Indonésie : la démocratie et les militaires ?

Par M’hammed Kilito

Le pouvoir politique des militaires indonésiens s’est affaibli depuis la chute de Suharto en 1998. Ce déclin relatif de la position politique de l’armée a été l’une des conséquences importantes du changement de régime en Indonésie. Cependant, on assiste à un retour graduel des militaires au pouvoir. Le retour des militaires au sein de l’appareil étatique (l’actuel président Susilo Bambang Yudhoyono est un ancien militaire) serait-il une menace pour la démocratie?
L’armée reste l’un des groupes politiques les plus influents en Indonésie. Il est important pour elle que le gouvernement respecte l’idéologie d’État, le Pancasila (ou cinq principes : nationalisme, internationalisme, démocratie, justice sociale et croyance en dieu). Le recul politique et social de l’armée au détriment des civils ne doit en aucun cas être perçu comme la fin de la participation politique des forces armées de la République d’Indonésie (ABRI). L’armée reste toujours très attachée au principe du « Dwifungsi » qui désigne la double fonction qu’occupe l’armée indonésienne. Elle a comme première fonction d’assurer tous les aspects de la défense nationale et de la sécurité alors que l’autre fonction consiste à influencer les décisions sociopolitiques (Rinakit 2005).

La critique sociale de l’ABRI commença avec la décision de Habibie de libérer les activités des médias et d’assurer la liberté de la presse en juin 1998. Il y a eu nombre de rapports publiés sur les abus de droits de l’Homme perpétrés par l’armée qui ont rapidement été repris par les médias. La réputation de l’ABRI en fut grandement touchée (Honna 2003). En ce moment, sous la bannière de reformasi, les leaders politiques civils, les intellectuels et l’opinion publique ont fait pression sur Wiranto et les militaires dans le but de supprimer le Dwifungsi devenu la priorité numéro un de la demande politique publique.

Pour répondre à ces pressions, Wiranto s’est réuni avec des intellectuels issus du corps militaire (dont l’actuel président) et s’est embarqué dans une suite de réformes afin d’arrêter les critiques qui se faisaient sur l’ABRI, rétablir sa crédibilité et préserver son influence. À ce propos, le document émis après le séminaire de l’Armée en 1996, insistait sur le besoin de réviser l’implémentation du Dwifungsi en prenant en considération le contexte actuel. Le premier rapport de réforme exprimé considérait que le principe de la « double fonction » était encore pertinent, mais allait donner suite à une légère altération afin d’alléger les critiques. Ils décidèrent que les militaires siégeant d’office au Parlement passeraient de 75 à 38 et le rôle de l’armée serait plus indirect, consistant à contrôler sans pour autant assumer la direction de l’ordre nouveau.

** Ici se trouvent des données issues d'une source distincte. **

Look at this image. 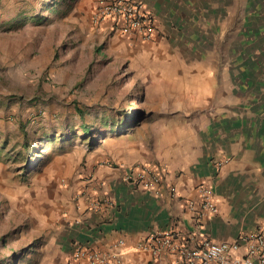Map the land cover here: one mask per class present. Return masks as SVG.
<instances>
[{"label":"rangeland","instance_id":"rangeland-1","mask_svg":"<svg viewBox=\"0 0 264 264\" xmlns=\"http://www.w3.org/2000/svg\"><path fill=\"white\" fill-rule=\"evenodd\" d=\"M252 1L245 8L252 17H239L234 30L189 25L151 53L96 37L94 0H0V264L65 263L53 227L33 213L42 206L43 173L76 153L79 170L103 145L180 122L164 119L178 106L168 95L174 89L156 93L151 80L194 79L204 69L208 106L226 102L236 128L246 127L243 113L249 123L264 121V2ZM162 65L186 72L157 71Z\"/></svg>","mask_w":264,"mask_h":264},{"label":"crops","instance_id":"crops-1","mask_svg":"<svg viewBox=\"0 0 264 264\" xmlns=\"http://www.w3.org/2000/svg\"><path fill=\"white\" fill-rule=\"evenodd\" d=\"M142 1L158 16L165 37L159 36L152 44L143 43L138 38L110 33V21L106 27L93 26L95 36L108 37V42L122 48L135 44L139 50L156 53L166 37H180L189 25L213 24L230 32L239 17H252L245 12L253 5L252 0ZM167 67L186 72L178 65H162L156 70L168 71ZM201 71H196L194 79L186 73L181 80L157 78L149 82L156 93L163 95L167 87L174 89L168 95L180 98L178 106L164 119L180 122L149 134L135 131L132 139L117 146L103 145V154L90 153L85 158L86 166L79 170L77 164L83 162V156L76 153L61 157L56 169L43 173L42 206L33 213L42 226L53 227L56 258L64 260L75 240L104 250L122 237L128 244L124 264H172L174 253L160 249L155 255L136 246L151 233L170 228L180 230L185 237L195 234L196 242L206 238L233 241L243 233L264 229L263 118L249 123L243 113L239 116L246 127L233 126L234 113L225 107L226 102L206 104L213 95L206 92L205 71ZM220 88L216 87L215 93ZM210 108L217 113L209 118L206 112ZM248 124L254 127L250 129ZM225 158L224 166L218 169L217 160ZM144 163L160 172L161 193L142 189L126 179L130 167ZM71 167H75V174L68 180L61 178ZM202 182L213 186L219 210L199 219L198 213L189 209V202L198 200L197 186ZM171 186H176L178 196L171 195ZM94 202H101V206L94 208Z\"/></svg>","mask_w":264,"mask_h":264},{"label":"built area","instance_id":"built-area-1","mask_svg":"<svg viewBox=\"0 0 264 264\" xmlns=\"http://www.w3.org/2000/svg\"><path fill=\"white\" fill-rule=\"evenodd\" d=\"M91 20L95 27H106L110 33H120L138 38L143 43H153L159 36H165L160 29L158 16L142 0H95ZM225 159L216 162L221 169ZM126 179L135 186L161 193L163 178L155 166L144 163L130 167ZM198 200H190L189 209L196 211L199 219L219 210L212 185L202 182L197 186ZM170 193L178 196L176 186ZM94 208L101 202H94ZM191 242H195L191 244ZM137 250H149L158 254L160 249L174 253L172 264H264V229L243 233L233 241H217L206 238L196 242V235L184 236L180 230L170 228L156 231L140 240ZM126 239H116L108 249H98L79 240L73 241L64 264H124L128 251Z\"/></svg>","mask_w":264,"mask_h":264},{"label":"trees","instance_id":"trees-1","mask_svg":"<svg viewBox=\"0 0 264 264\" xmlns=\"http://www.w3.org/2000/svg\"><path fill=\"white\" fill-rule=\"evenodd\" d=\"M90 131H91V130H89V131H88V130H85V132H86L87 134H89Z\"/></svg>","mask_w":264,"mask_h":264}]
</instances>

Après les attentats du 12 octobre 2002 qui ont frappé Bali faisant au moins 187 morts et 350 blessés, le terrorisme est devenu une menace pour la stabilité de l’Indonésie. Beaucoup d’observateurs pensaient que tout comme l’était la menace du communisme auparavant, l’ABRI allait commencer à réprimer voir massacrer les fondamentalistes musulmans. Cependant, ce ne fut nullement le cas, puisque l’armée, à partir des années 90, était devenue beaucoup plus tolérante et comprenait mieux l’islam. Abdurrahman Wahid confirme que depuis les incidents de Tanjung Priok, les forces armées étaient conscientes du rôle de l’islam dans la société et ne percevaient plus  l’islam automatiquement comme une menace pour l’État (Ramage 1995)

Beaucoup s’accordent à dire que l’armée fut un instrument politique aux mains de Suharto. Il est vrai que cette dernière a massacré plus d’un million de communistes pro-PKI et un peu moins d’indépendantistes à Acheh, ce qui est la preuve que finalement durant Suharto l’armée était faible est que contrairement à la définition d’une armée professionnelle, supposée être apolitique elle ne l’était pas. Malgré tout ce vécu sanguinaire, l’armée indonésienne a pu se rétablir d’une période difficile. Ses développements internes montrent un grand support pour les idées démocratiques et surtout un grand succès à s’adapter et se consolider. L’armée reste encore aujourd’hui le groupe politique le plus influent en Indonésie.


Références

Honna, jun. 2003. Military politics and democratization in Indonesia. London and New York : RoutledgeCurzon.

Rinakit, Sukardi. 2005. The Indonesian military after the New Order. Singapore: Institute of Southeast Asian Studies, co-published by the Nordic Institute of Asian Studies, Copenhagen, Denmark.

Ramage, douglas E. 1995. Politics in Indonesia : Democracy, Islam and the ideology of tolerance. London and New York : Routledge.